On this day in queerstory: Johannesburg hold South Africa’s first pride parade
By Sofia | Last Updated: Oct 10, 2025
On October 13, 1990, a landmark event took place in Johannesburg, South Africa: the country’s first pride parade, organized by GLOW (the Gay and Lesbian Organisation of the Witwatersrand). This was not simply a party; it was deeply political, an act of resistance in a country still under apartheid.
To understand why this day mattered so much, you have to understand the context. In 1990, South Africa was beginning to shift: Nelson Mandela had been released earlier that year, and apartheid policy was under increasing pressure both domestically and internationally. But legally and socially, much of queer life was still criminalized, stigmatized, and persecuted. GLOW, led in part by Simon Nkoli, a Black gay anti-apartheid activist, had the double burden of fighting racial injustice and fighting for sexual identity.

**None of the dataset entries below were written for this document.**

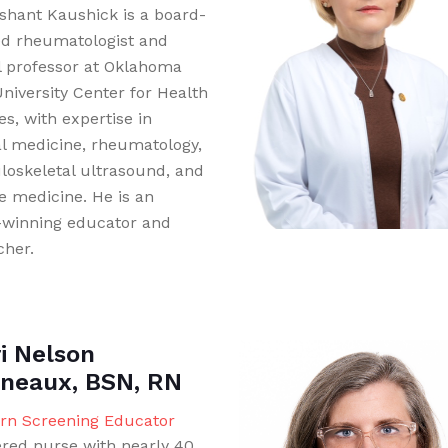
ashant Kaushick is a board-
ied rheumatologist and
al professor at Oklahoma
University Center for Health
s, with expertise in
al medicine, rheumatology,
oskeletal ultrasound, and
le medicine. He is an
winning educator and
cher.
i Nelson
neaux, BSN, RN
n Screening Educator
ered nurse with nearly 40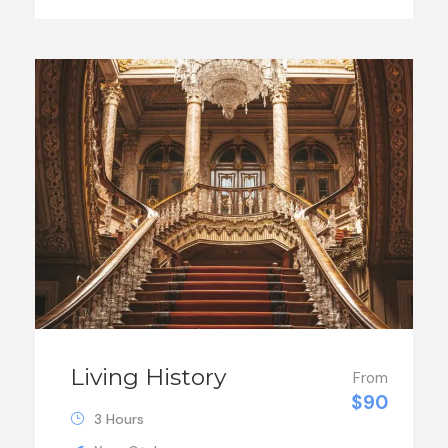
Living History
From
$90
3 Hours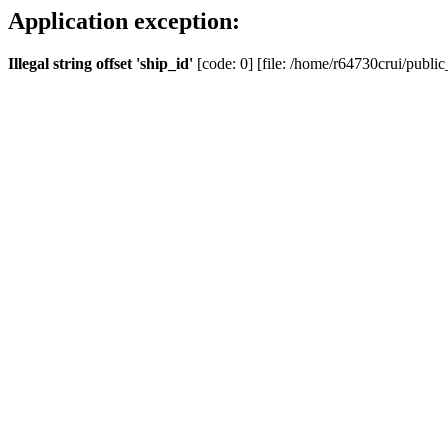
Application exception:
Illegal string offset 'ship_id'
[code: 0] [file: /home/r64730crui/public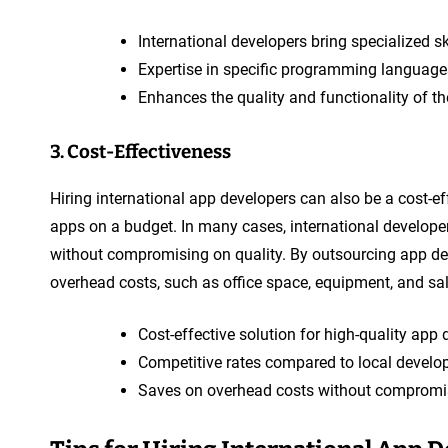
International developers bring specialized sk
Expertise in specific programming languages
Enhances the quality and functionality of t
3. Cost-Effectiveness
Hiring international app developers can also be a cost-ef
apps on a budget. In many cases, international develope
without compromising on quality. By outsourcing app de
overhead costs, such as office space, equipment, and salar
Cost-effective solution for high-quality app
Competitive rates compared to local develop
Saves on overhead costs without compromis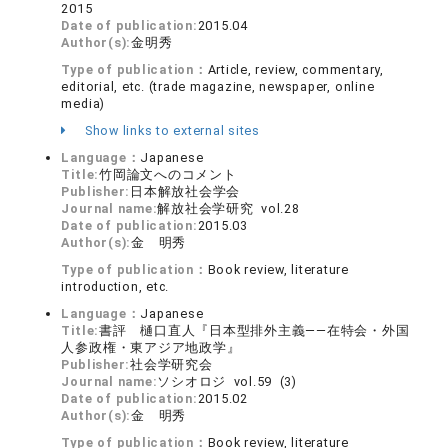
2015
Date of publication:
2015.04
Author(s):
金明秀
Type of publication：
Article, review, commentary,
editorial, etc. (trade magazine, newspaper, online
media)
Show links to external sites
Language：
Japanese
Title:
竹岡論文へのコメント
Publisher:
日本解放社会学会
Journal name:
解放社会学研究 vol.28
Date of publication:
2015.03
Author(s):
金 明秀
Type of publication：
Book review, literature
introduction, etc.
Language：
Japanese
Title:
書評 樋口直人『日本型排外主義――在特会・外国
人参政権・東アジア地政学』
Publisher:
社会学研究会
Journal name:
ソシオロジ vol.59 (3)
Date of publication:
2015.02
Author(s):
金 明秀
Type of publication：
Book review, literature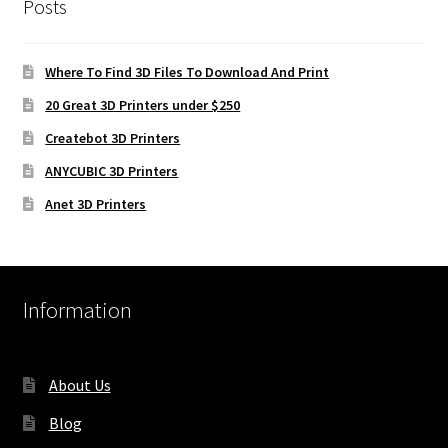
Posts
Where To Find 3D Files To Download And Print
20 Great 3D Printers under $250
Createbot 3D Printers
ANYCUBIC 3D Printers
Anet 3D Printers
Information
About Us
Blog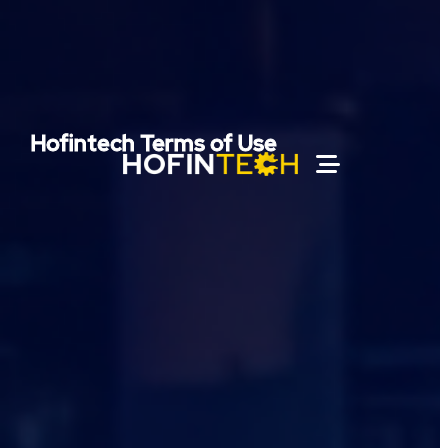
Hofintech Terms of Use


Nkoli often said, “I cannot be free as a Black man if I cannot be free as a gay man.” Those words resonated then — and still do — because they captured the twin oppressions many people bore. To protest one without the other was inadequate. October 13 became a moment when those oppressions were spoken together, when people said that civil rights, human dignity, and queer identity are inseparable.
On that day, about 800 people marched through Johannesburg. It was audacious: openly queer people walking in the streets in full view, demanding visibility, calling for rights. Many risked legal repercussions, societal shame, and even violence. The act of being seen was a kind of bravery: saying, we are here, we will not hide, we will demand our place in a future South Africa.
The parade was as much about protest as celebration. Speakers at the event included Simon Nkoli, Donné Rundle, Beverly Ditsie, Edwin Cameron, and Hendrik Pretorius. They talked not just about gay and lesbian rights, but about the urgency of ending apartheid, the necessity of freedom for all bodies, all races, all identities.
That first Johannesburg Pride was the beginning of a visible queer movement in South Africa. It gave people courage: to form support groups, to speak openly, to challenge policing and discriminatory laws. After apartheid formally ended, South Africa (in 1996) included explicit protections on the grounds of sexual orientation in its new constitution — one of the most progressive in the world at the time. That legal leap was connected to many things, but one of them was the visibility, activism, and moral force built in events such as the 1990 Pride.
Still, the path was not smooth. Social attitudes did not shift overnight. Discrimination, stigma, and violence persisted. But every pride march, every speech, every public acknowledgment of queer lives made the idea of equality more tangible. It wore down silence and fear. It built community.
October 13 teaches us something essential about queer history: visibility is often dangerous, but necessary. That first Johannesburg Pride was not safe, but people showed up anyway. It reminds us that queer movements are interconnected with broader struggles — race, justice, civil rights. The marchers in 1990 were not just demanding recognition of sexual identity; they were saying that oppression in any form is entwined with oppression in all other forms.
Also, it underscores how critical early pride events were in countries outside Western Europe or North America — places where queer people often had to fight for both fundamental civil rights (like ending apartheid) and recognition of sexual/gender identities simultaneously. These events are not always in textbooks, but they shape present possibilities: legal protections, cultural conversations, community visibility.